EXTRACTED TEXT:
Looking at the feedback, I hesitate to jump in, but here I go ;-)

According to the Oracle docs, the *? and +? match a "preceding subexpression". For *? specifically:

Matches zero or more occurrences of the preceding subexpression (nongreedyFootref 1). Matches the empty string whenever possible.

To create a subexpression group, use parenthesis ():

Treats the expression within the parentheses as a unit. The expression can be a string or a complex expression containing operators.

You can refer to a subexpression in a back reference.

This will allow you to use greedy and non-greedy (many alternating times actually) in the same regexp, with expected results. For your example:

select regexp_substr('A=1,B=2,C=3,', '(.)*B=(.)*?,') from dual; 

To make the point a bit more clear (i hope), this example uses greedy and non-greedy in the same regexp_substr, with different (correct) results depending on where the ? is placed (it does NOT just use the rule for the first subexpression it sees). Also note that the subexpression (\w) will match alphanumerics and underscore only, not @.

-- non-greedy followed by greedy  select regexp_substr('1_@_2_a_3_@_4_a', '(\w)*?@(\w)*') from dual; 

result: 1_@_2_a_3_

-- greedy followed by non-greedy select regexp_substr('1_@_2_a_3_@_4_a', '(\w)*@(\w)*?') from dual; 

result: 1_@

DATA RECORDS:
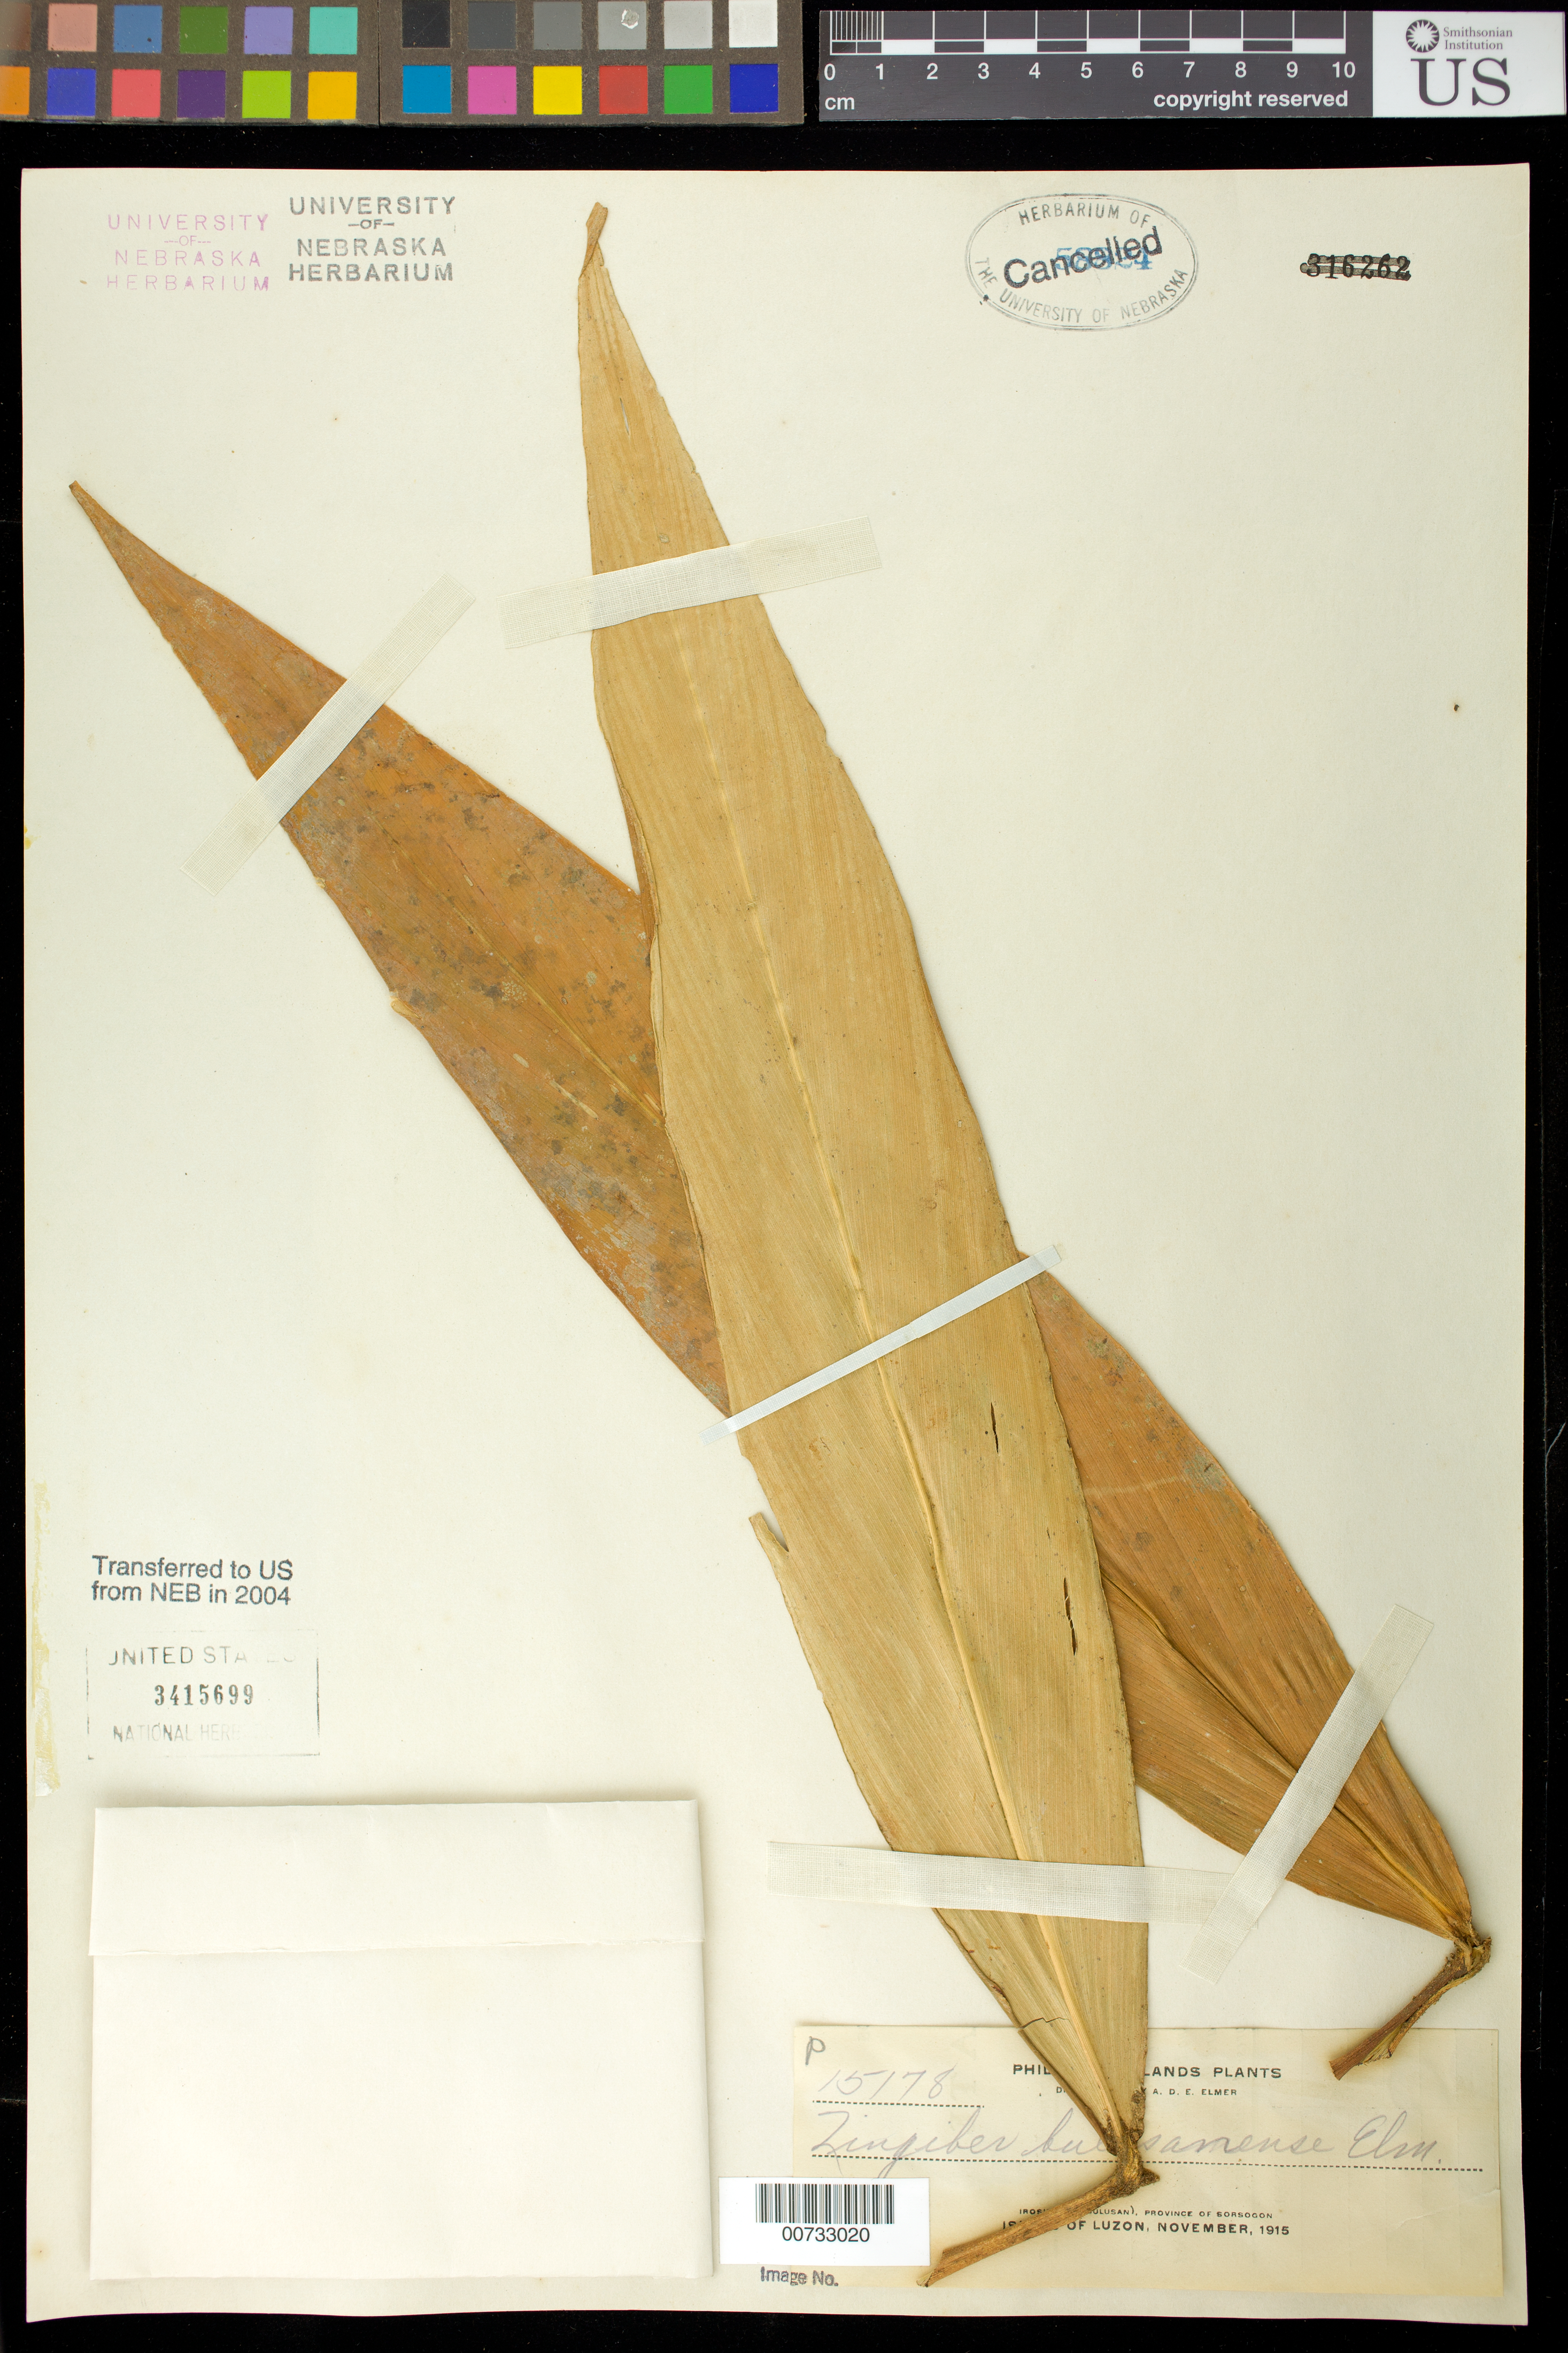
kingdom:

...

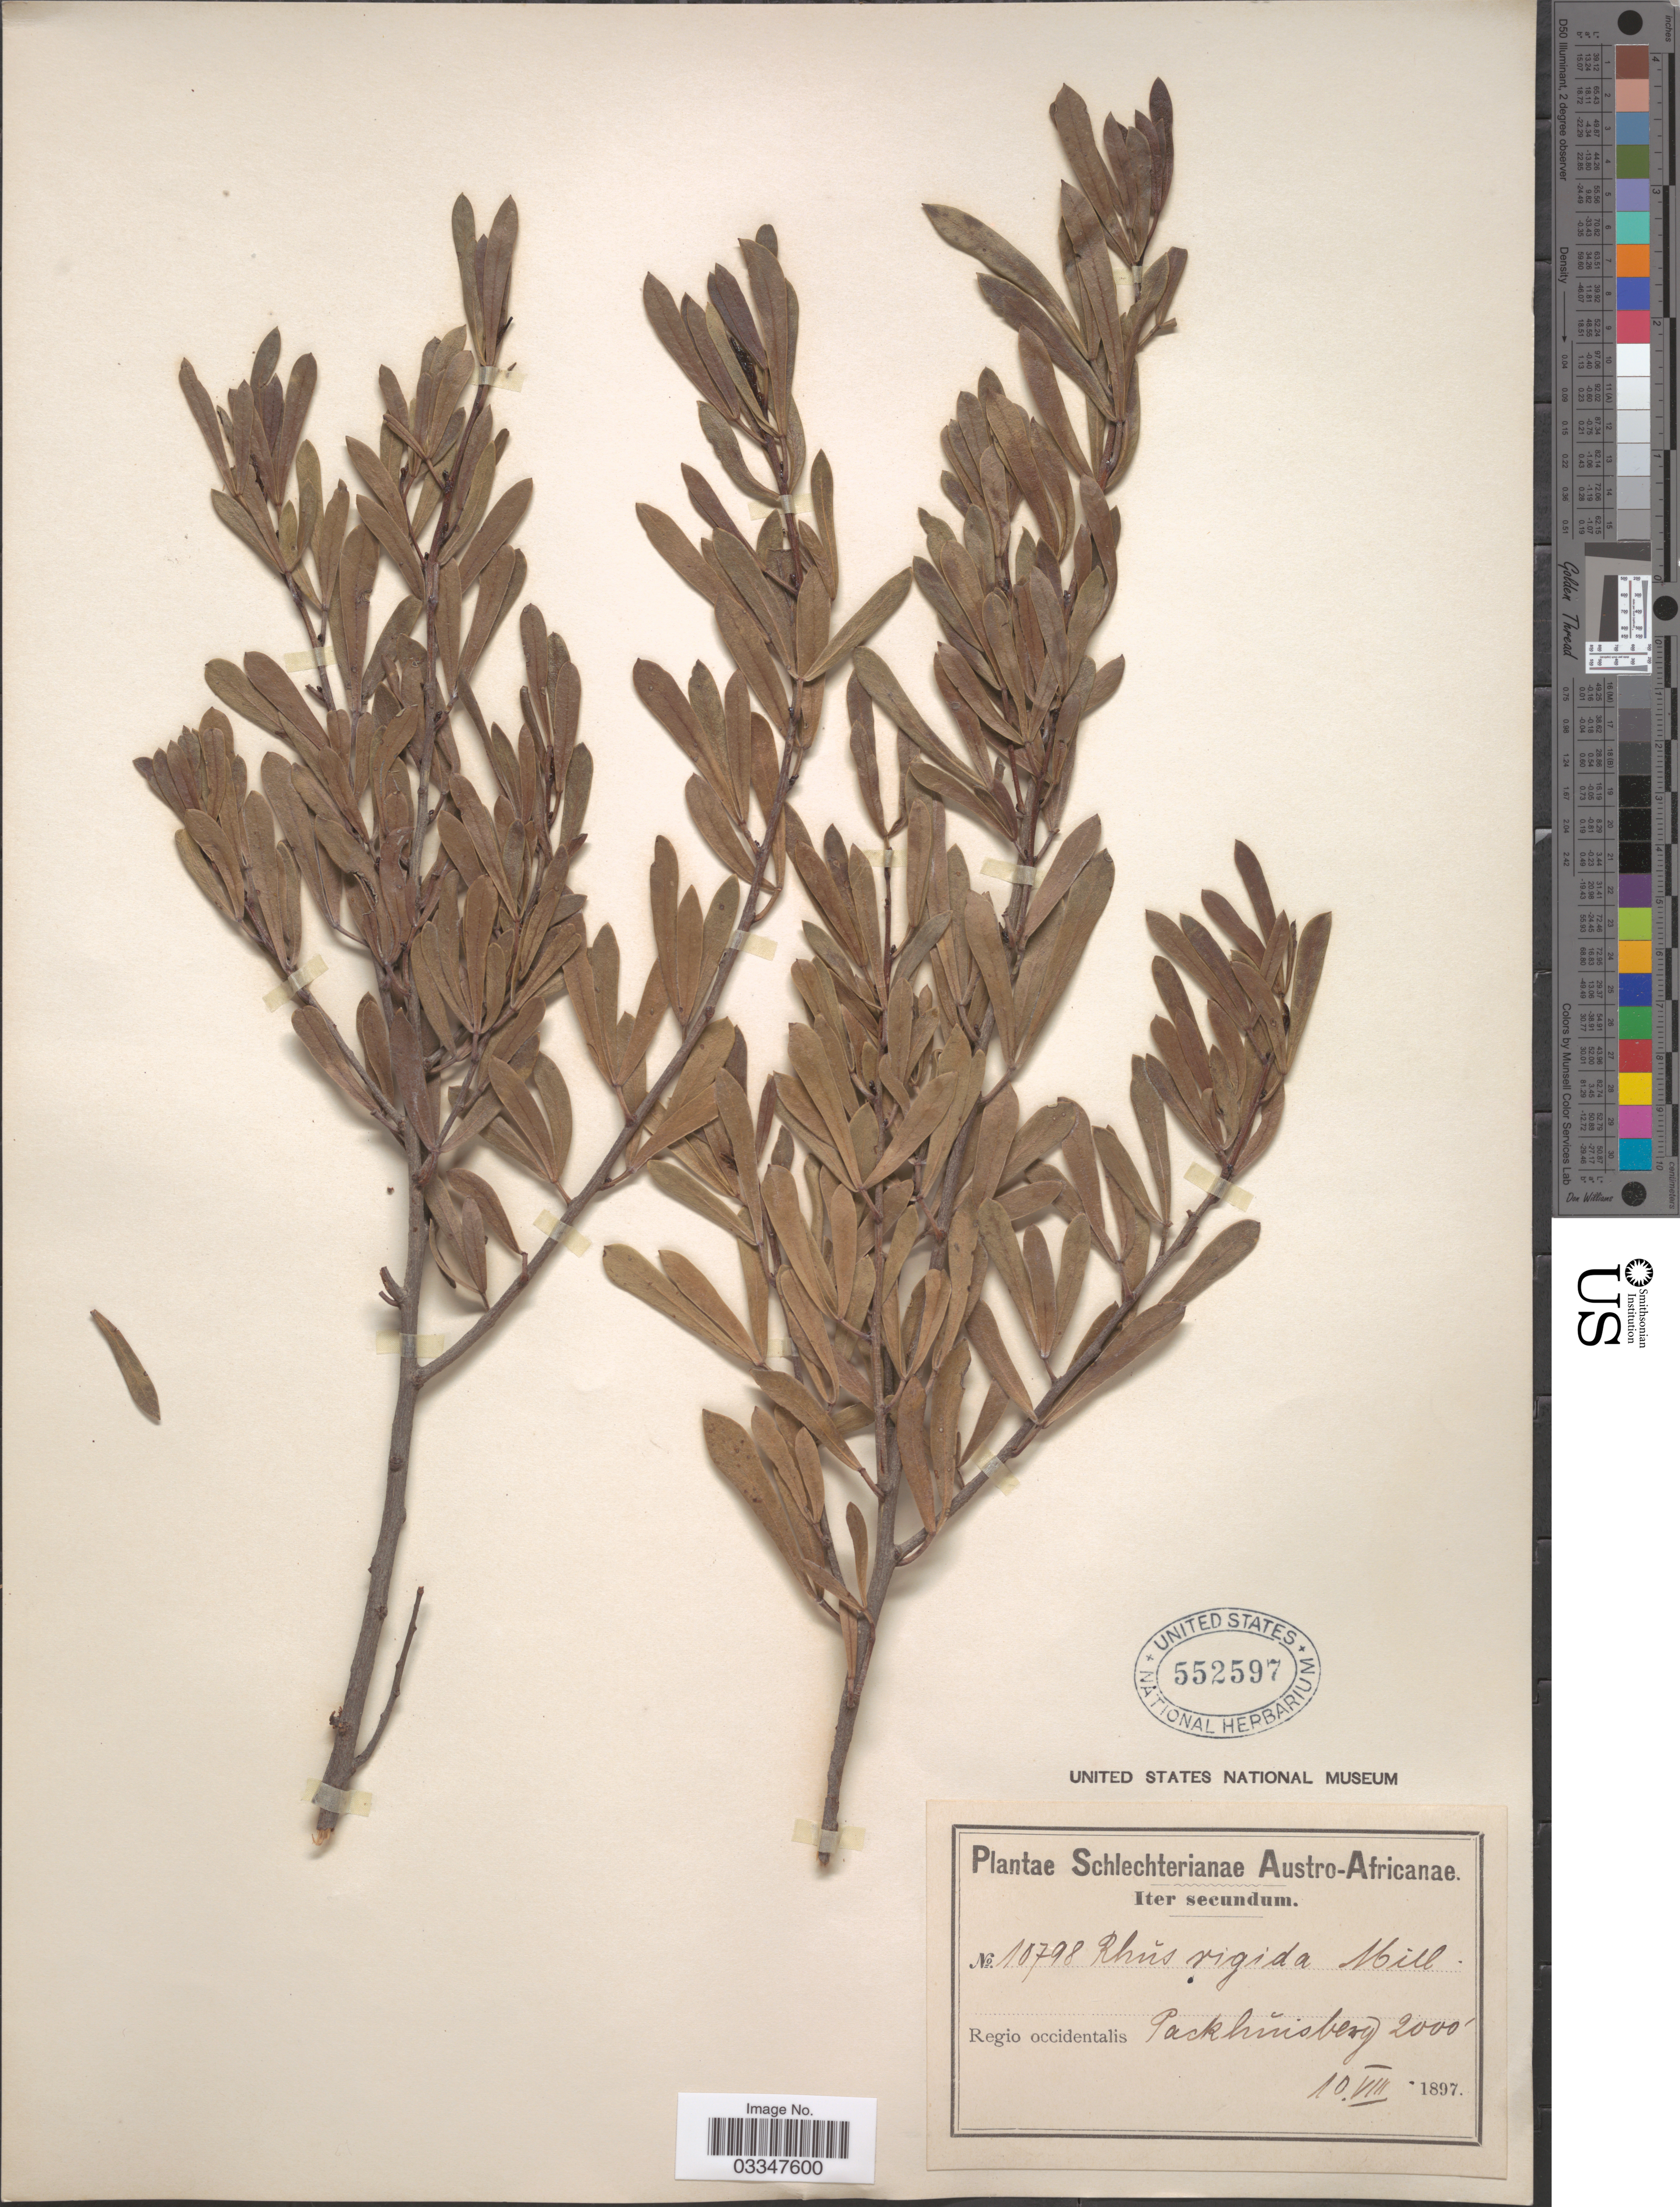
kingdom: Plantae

WRITTEN PROBLEM A: In the passage on Oracle regular expressions, duplicate the part that opens with the words containing "According to the" and closes with "expression containing operators.".
WRITTEN PROBLEM B: Translate this sentence from the passage on Oracle regular expressions into Spanish: "You can refer to a subexpression in a back reference."

TASK OUTPUT A:
According to the Oracle docs, the *? and +? match a "preceding subexpression". For *? specifically:

Matches zero or more occurrences of the preceding subexpression (nongreedyFootref 1). Matches the empty string whenever possible.

To create a subexpression group, use parenthesis ():

Treats the expression within the parentheses as a unit. The expression can be a string or a complex expression containing operators.

TASK OUTPUT B: Puede hacer referencia a una subexpresión en una referencia inversa.